Because, yes, between Clete’s drinking and (unwilling) drugging, his head injuries and his own frequent flashbacks to his wartime experience in “the Crotch,” our protagonist frequently finds the line between reality and what’s, well, not, blurred. Wandering around in his robe and rabbit-eared slippers, he — like Robicheaux — inhabits a liminal world whose timeframe is fluid, where moral certainty trumps legality and sometimes even physical reality.

Fans of the previous Robicheaux books will not be surprised by this mingling of the metaphysical and mundane in what is essentially a fast-paced action-oriented thriller. Burke’s writing has long redefined Southern Gothic, forging a sui generis style that mixes woo-woo paranormal with lush and loving descriptions of the vanishing Louisiana wilderness, which stands as a contrast to human depravity.

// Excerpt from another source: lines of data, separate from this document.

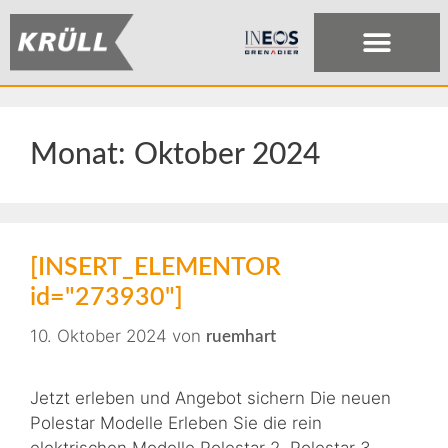
Monat:
Oktober 2024
[INSERT_ELEMENTOR
id="273930"]
10. Oktober 2024
von
ruemhart
Jetzt erleben und Angebot sichern Die neuen
Polestar Modelle Erleben Sie die rein
elektrischen Modelle Polestar 2, Polestar 3,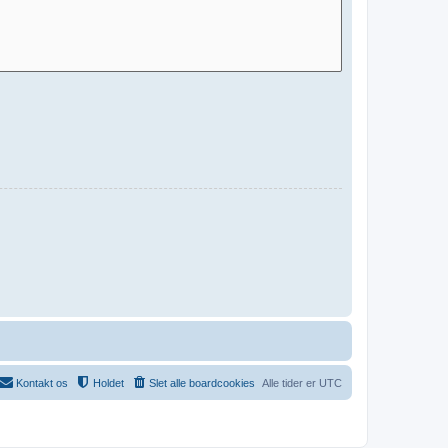
Kontakt os
Holdet
Slet alle boardcookies
Alle tider er
UTC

This can be trying. For all the beauty of his ornate descriptions of Robicheaux’s ancestral Cajun country — “an antediluvian place” of “feral and threatening beauty,” where “[t]the sun does not go down; it dies, and its fire takes its red smoke with it” — Burke’s tropes threaten to devolve into tics at times. How often, and in how many books, do we need to hear that “Dave saw Confederate soldiers in the mists” or about a bayou “its surface chained with rain”? And yet lines like “[t]he Teche seemed to turn to pewter, some of it tarnished, some as bright as moonlight” still evoke the light and humidity of an atmosphere found nowhere else in the continental United States, adding a melancholy beauty to the mystery, as if to mimic the very flawed hero at its core. And when, toward the end of Clete’s adventure, Burke pares down the prose, we get a simple statement:

“Sometimes when I’m fishing way down on the Gulf at sunset, I’ll see an old storage tank rusting in the water, or bamboo flooded with an iridescent reflection that shouldn’t be there, or a manmade canal streaming saline into a freshwater forest of gumtrees and cypress and tupelos. It makes me sad. It makes me feel that I am watching the end of something, maybe even time itself.” And you realize that Burke’s repetitions are elegies.

Clete may be masquerading as a whodunit, an action thriller that pits flawed good against implacable evil for a soul-satisfying wallop. But it’s more than that: It’s Beat poetry, suffused with sadness and longing for all those sunsets now gone.


Clea Simon is the Somerville-based author most recently of Bad Boy Beat.

6 Comments

  1. Ian Borthwick on June 10, 2024 at 3:29 pm

    Outstanding review, showing a deep knowledge and appreciation of Burke’s craft and the inimitable style with which he infuses each of his masterpieces. At last a literary critic whose own writing is (almost) on the same level as the master. Thank you!

    • Clea Simon on June 11, 2024 at 5:44 pm

      Thank you, Ian!

    • Charles Hiort on June 17, 2024 at 10:07 pm

      Dear Ian,I totally agree with the review and your reply. Spot on!

  2. Christine Slike on August 20, 2024 at 4:42 am

    His books are atmospheric poetry. One more please “Big Mon”

  3. Sue Hobbs on October 2, 2024 at 6:02 pm

    I LOVE JAMES LEE BURKE! He is and will become our generation’s literary genius. I may not live to see it, but it will become a “Classics “ author, right up there with Hemingway, Blake,Steinbeck,Dickens, etc……. I can’t wait to read “Clete”. My vision is failing so it means a lot to me to be able to read.

  4. PAUL SIUDZINSKI on November 27, 2024 at 8:59 pm

    This is the most poorly conceived, written and plotted of the series. It feels like five people worked on different sections and (maybe) Burke stitched them together. The apocalyptic frame is gratuitous and not really resolved, people are killed or assaulted for poorly explained reasons (if at all), so much is left hanging that an afterword can’t begin to make sense. The repetitions of phrase and image point to different hired hens pecking at the same tropes and images from previous works and none having checked out what the other beaks were regurgitating. In the Electric Mist With the Confederate Dead was a great story; but enough with the unity of time. The Joan of Arc overlay is a useless contrivance. Clete is a disappointing boiler-maker that Burke maybe phoned in; certainly he never showed up at his desk.